3.2. Model Test Verification

Based on the numerical analysis, the single-layer cylindrical shell was used as the target to perform the incident sound field separation test. The layout of the offshore test system is shown in Figure 12. The water depth in the sea area is 8 m, and the test frequency is 4 kHz. The sound source and target were fixed below the lifting device of the twin-body measurement ship, located 4 m underwater, and meet the far-field conditions. A comparison between the sound source and the target was used for the comparative analysis of the sound field. According to the previous analysis, the two test conditions of 0° and 30° azimuth deviation of the receiving point were considered.

In the test, in order to reduce the influence of other scatterings, the pulse width of the transmitted signal was reduced to 2 ms. Compared with the monitoring signal, affected by the near-field scattering of the target surface near the receiving point, the sound-field signal received by the test vector sensor is significantly superimposed.

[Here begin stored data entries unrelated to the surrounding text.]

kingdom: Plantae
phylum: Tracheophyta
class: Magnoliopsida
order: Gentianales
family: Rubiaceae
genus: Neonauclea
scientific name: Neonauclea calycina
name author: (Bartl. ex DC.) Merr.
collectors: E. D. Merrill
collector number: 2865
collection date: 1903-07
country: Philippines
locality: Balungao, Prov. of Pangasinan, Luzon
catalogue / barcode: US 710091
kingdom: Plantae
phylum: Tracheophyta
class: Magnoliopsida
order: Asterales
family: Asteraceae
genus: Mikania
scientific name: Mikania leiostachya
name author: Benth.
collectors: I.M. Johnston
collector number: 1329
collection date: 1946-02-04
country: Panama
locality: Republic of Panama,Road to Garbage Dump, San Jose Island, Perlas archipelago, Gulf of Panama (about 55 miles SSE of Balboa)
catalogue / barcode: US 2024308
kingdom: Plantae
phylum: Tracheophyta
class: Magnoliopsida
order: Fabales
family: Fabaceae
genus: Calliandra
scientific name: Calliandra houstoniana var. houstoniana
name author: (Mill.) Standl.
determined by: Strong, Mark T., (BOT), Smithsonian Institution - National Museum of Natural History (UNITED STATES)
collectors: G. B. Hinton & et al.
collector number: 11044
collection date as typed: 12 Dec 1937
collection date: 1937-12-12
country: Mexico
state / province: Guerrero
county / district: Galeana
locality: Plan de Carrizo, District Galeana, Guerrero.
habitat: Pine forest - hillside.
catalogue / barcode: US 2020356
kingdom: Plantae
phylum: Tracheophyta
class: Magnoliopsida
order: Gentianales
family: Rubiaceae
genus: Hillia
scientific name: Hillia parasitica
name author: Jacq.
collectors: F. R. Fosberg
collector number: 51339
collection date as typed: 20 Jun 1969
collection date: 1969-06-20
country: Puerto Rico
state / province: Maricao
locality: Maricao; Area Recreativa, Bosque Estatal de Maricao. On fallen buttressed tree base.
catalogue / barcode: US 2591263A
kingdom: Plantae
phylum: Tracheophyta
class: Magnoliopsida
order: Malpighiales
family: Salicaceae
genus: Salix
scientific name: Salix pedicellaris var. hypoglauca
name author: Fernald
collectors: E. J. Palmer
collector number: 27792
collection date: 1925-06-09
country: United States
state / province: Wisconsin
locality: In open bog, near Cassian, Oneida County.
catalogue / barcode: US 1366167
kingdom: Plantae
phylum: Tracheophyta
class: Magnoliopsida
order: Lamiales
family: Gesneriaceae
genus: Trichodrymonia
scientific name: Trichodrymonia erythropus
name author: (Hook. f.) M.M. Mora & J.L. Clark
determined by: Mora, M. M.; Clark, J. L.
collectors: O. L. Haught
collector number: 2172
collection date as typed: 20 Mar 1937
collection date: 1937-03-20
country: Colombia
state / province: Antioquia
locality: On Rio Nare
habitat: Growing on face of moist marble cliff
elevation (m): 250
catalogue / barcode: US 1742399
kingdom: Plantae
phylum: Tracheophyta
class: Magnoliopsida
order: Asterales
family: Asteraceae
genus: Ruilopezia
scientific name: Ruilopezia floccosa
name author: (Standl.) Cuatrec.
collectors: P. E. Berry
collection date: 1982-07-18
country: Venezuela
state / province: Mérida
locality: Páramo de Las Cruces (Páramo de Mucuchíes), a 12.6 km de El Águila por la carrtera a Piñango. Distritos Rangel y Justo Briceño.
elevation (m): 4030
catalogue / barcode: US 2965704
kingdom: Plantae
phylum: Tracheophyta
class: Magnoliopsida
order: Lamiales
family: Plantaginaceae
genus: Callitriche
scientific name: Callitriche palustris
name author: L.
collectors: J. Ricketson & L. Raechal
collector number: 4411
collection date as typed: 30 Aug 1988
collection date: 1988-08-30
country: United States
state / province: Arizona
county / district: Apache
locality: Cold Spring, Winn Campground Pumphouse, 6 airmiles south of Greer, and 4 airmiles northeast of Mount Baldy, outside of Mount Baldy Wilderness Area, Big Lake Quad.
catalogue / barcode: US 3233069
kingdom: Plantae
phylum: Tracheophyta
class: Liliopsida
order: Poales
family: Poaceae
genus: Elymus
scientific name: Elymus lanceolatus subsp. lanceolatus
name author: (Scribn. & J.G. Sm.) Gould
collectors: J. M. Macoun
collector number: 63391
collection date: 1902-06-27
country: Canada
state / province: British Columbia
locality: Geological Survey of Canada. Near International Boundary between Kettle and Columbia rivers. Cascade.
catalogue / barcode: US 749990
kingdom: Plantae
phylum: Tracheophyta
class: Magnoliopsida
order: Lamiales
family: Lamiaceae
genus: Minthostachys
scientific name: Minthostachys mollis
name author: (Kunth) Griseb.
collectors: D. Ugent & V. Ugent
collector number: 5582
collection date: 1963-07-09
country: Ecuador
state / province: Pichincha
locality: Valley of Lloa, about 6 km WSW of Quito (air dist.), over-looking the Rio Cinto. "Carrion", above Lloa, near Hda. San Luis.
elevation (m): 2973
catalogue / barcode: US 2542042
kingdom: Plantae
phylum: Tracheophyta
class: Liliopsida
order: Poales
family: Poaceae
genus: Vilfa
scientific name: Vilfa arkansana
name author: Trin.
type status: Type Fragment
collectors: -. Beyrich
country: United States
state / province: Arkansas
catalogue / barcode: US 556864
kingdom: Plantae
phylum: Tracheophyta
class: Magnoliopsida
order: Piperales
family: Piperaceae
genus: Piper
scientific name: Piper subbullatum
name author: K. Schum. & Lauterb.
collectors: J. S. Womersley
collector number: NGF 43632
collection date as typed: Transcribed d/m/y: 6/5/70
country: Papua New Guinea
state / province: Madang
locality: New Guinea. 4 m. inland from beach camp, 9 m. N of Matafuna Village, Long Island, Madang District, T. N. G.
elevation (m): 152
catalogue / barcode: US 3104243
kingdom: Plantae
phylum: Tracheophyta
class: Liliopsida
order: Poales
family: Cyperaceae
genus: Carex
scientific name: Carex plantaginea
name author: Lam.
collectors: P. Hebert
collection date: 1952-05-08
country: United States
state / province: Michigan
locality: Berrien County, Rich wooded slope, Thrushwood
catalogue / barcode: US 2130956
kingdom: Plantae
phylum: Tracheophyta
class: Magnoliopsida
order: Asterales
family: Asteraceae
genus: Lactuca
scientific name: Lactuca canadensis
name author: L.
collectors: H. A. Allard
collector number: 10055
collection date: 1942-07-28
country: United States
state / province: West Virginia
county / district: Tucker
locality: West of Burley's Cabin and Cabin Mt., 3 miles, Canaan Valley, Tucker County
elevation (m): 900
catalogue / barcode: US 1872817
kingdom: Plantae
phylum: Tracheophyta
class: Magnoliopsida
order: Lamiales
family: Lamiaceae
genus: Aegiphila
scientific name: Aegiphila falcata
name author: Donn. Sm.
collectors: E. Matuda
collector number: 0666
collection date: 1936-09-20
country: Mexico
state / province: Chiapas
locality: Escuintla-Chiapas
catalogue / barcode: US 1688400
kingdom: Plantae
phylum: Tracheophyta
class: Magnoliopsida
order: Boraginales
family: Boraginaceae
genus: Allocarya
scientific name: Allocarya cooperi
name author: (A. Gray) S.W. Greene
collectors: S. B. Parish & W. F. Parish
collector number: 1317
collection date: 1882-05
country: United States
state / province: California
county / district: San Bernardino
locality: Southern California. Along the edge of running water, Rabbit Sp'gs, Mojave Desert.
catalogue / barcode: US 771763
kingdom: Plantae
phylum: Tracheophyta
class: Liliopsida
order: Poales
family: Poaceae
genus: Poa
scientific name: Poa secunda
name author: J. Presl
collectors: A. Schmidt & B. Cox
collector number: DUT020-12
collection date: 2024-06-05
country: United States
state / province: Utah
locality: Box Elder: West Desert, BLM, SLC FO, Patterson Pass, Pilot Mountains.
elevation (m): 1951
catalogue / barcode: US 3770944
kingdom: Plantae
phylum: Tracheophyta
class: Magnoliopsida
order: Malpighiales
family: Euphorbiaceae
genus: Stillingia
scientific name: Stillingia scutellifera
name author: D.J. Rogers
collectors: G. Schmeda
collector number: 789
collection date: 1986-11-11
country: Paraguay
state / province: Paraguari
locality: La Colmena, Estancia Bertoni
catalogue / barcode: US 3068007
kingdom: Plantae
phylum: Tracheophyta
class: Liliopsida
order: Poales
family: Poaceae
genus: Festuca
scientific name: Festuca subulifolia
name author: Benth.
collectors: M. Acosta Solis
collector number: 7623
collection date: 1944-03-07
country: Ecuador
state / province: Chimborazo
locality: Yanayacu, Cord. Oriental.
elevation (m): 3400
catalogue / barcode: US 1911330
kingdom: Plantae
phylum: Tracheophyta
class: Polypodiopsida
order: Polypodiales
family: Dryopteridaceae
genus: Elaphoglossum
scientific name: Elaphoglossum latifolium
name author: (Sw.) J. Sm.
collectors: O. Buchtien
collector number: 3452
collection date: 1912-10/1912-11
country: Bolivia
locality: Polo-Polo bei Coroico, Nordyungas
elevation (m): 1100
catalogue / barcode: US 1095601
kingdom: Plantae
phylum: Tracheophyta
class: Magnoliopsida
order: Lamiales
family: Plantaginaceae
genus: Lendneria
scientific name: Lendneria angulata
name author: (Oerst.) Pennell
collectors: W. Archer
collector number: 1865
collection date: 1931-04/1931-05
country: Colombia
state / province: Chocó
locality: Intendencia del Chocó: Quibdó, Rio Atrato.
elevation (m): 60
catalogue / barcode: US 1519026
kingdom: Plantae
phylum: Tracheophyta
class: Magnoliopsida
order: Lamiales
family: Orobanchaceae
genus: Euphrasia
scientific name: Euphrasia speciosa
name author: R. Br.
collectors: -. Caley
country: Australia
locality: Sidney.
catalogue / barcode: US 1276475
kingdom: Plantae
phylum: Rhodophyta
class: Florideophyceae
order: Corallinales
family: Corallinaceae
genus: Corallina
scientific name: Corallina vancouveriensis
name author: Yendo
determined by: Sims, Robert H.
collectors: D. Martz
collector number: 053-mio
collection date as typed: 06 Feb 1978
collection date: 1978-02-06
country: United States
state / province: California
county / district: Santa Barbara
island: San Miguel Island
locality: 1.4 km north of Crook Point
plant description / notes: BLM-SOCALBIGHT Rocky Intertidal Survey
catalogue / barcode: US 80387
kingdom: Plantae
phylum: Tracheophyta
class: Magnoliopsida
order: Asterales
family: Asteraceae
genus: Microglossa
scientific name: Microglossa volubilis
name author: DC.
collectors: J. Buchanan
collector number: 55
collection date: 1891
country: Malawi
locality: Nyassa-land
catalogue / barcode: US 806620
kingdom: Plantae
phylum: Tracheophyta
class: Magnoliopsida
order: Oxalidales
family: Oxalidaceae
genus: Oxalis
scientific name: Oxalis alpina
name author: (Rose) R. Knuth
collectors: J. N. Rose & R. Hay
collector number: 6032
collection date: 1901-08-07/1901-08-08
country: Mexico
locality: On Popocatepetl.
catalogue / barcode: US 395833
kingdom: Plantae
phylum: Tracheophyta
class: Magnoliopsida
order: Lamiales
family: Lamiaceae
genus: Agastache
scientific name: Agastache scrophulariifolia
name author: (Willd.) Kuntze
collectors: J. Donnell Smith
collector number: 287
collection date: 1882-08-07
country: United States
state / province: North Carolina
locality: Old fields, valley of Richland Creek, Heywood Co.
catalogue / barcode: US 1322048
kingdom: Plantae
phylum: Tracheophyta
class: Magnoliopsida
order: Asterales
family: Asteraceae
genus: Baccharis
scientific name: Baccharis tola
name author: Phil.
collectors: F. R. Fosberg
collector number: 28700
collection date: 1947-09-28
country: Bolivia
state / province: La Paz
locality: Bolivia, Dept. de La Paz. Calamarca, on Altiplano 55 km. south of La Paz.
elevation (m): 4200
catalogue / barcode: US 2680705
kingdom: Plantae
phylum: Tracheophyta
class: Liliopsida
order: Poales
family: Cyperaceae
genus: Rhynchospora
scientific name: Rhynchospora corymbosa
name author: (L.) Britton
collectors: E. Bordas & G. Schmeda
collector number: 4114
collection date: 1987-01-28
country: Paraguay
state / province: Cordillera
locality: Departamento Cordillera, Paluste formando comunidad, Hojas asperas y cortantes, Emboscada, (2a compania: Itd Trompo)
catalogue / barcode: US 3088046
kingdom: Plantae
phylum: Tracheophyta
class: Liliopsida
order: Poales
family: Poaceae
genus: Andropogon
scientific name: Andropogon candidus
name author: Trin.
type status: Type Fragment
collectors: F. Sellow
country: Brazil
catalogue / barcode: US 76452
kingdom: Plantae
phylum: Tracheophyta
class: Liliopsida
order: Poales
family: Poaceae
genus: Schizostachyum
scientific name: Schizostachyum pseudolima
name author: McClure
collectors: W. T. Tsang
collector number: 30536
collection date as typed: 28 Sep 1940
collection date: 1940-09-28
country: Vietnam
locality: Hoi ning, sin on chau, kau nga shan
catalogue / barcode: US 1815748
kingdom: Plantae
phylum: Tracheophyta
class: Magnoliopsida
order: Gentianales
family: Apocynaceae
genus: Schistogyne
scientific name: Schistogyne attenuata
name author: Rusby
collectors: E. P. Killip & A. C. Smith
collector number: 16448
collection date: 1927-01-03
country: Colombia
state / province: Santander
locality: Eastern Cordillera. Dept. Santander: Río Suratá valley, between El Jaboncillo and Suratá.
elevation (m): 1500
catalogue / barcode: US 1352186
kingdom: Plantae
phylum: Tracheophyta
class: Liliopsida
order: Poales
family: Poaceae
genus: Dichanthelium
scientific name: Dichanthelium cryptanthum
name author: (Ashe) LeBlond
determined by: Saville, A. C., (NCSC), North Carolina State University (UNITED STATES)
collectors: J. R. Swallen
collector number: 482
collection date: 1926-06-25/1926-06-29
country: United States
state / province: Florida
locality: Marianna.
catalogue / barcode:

Figure 13 shows the time-domain signal of the sound field separation test on the surface of a cylindrical shell. Because the vector sensor received the incident wave before it was scattered from the cylindrical shell, it shows a pure incident wave in the first 0.4 ms (approximately 2 signal periods); thereafter, the target scattered wave arrives at the sensor, and the signal amplitude varies significantly. After the vector separation process, the signal contaminated by the shell scattering basically reached the level of the first two cycles. Affected by the target scattering, the amplitude of the incident wave sound pressure varies by 3–5 dB, and the maximum phase variation reaches 35° as shown in Figures 14 and 15. After the vector processing, the deviation of the sound pressure amplitude is less than 1 dB for the two receiver positions (the overall deviation of the 0° position is slightly less than that of the 30° position). The phase deviation is also greatly reduced. The phase deviation is less than 3° at the 0° position and less than 5° at the 30° position. This is consistent with the calculation results.

The results of the numerical and sea tests show that the combined treatment of sound pressure and vibration velocity can effectively suppress the scattering interference of the cylindrical target surface. High-precision information of the amplitude and phase of the sound pressure in the incident sound field was obtained by separation.

4. Conclusion

This paper presents a vector processing method for the separation of the incident sound field after scattering from the surface of a cylindrical shell and further analyzes the influence of the received sound between the double-layer cylinder and the scattering of the sensor itself. The theoretical analysis and experimental verification show that the linear combined processing of scalar sound pressure and vector vibration velocity can effectively suppress the scattered sound field from the cylindrical surface and, hence, separate and obtain high-precision incident sound field pressure amplitude and phase information. The separation effect in front of the cylinder (0° direction) is better compared to off-axis positions. As the distance from the cylindrical surface increases, the amplitude and phase separation deviation of the incident sound field gradually decreases. At a typical distance acceptable for practical applications, the amplitude deviation of the measured incident sound pressure is less than 1 dB, and the phase deviation is less than 3°. It has certain engineering application value in underwater acoustic measurement, navigation, and so on.

Data Availability

The data used to support the findings of this study are available from the corresponding author upon request.

Conflicts of Interest

The authors declare that there are no conflicts of interest regarding the publication of this paper.

Acknowledgments

This project was funded by the Ship Fund Project (7131304).